Output all entries verbatim. Skip pictures.

*** RECORDS FOR THIS TASK Section Begins ***

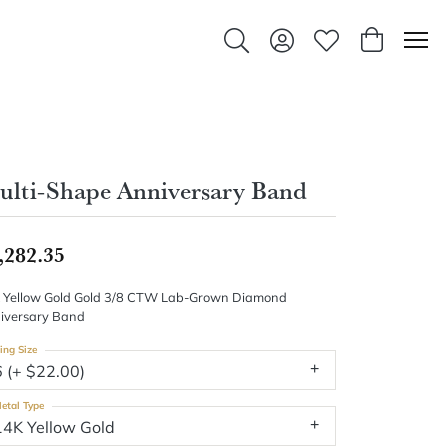
Toggle Search Menu
Toggle My Account Men
Toggle My Wishlis
Toggle Sho
lti-Shape Anniversary Band
,282.35
 Yellow Gold Gold 3/8 CTW Lab-Grown Diamond
iversary Band
ing Size
6 (+ $22.00)
etal Type
14K Yellow Gold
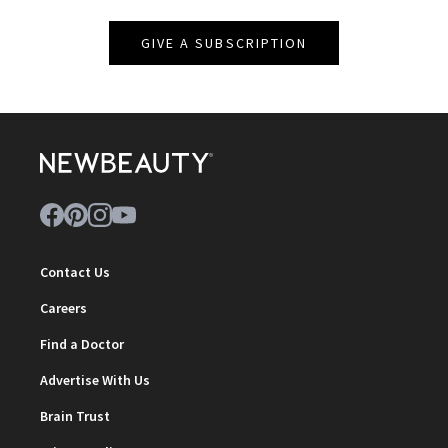
GIVE A SUBSCRIPTION
Contact Us
Careers
Find a Doctor
Advertise With Us
Brain Trust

*** RECORDS FOR THIS TASK Section Ends ***

- **OUTPUT BELOW**:
Toggle Search Menu
Toggle My Account Men
Toggle My Wishlis
Toggle Sho
lti-Shape Anniversary Band
,282.35
 Yellow Gold Gold 3/8 CTW Lab-Grown Diamond
iversary Band
ing Size
6 (+ $22.00)
etal Type
14K Yellow Gold
GIVE A SUBSCRIPTION
Contact Us
Careers
Find a Doctor
Advertise With Us
Brain Trust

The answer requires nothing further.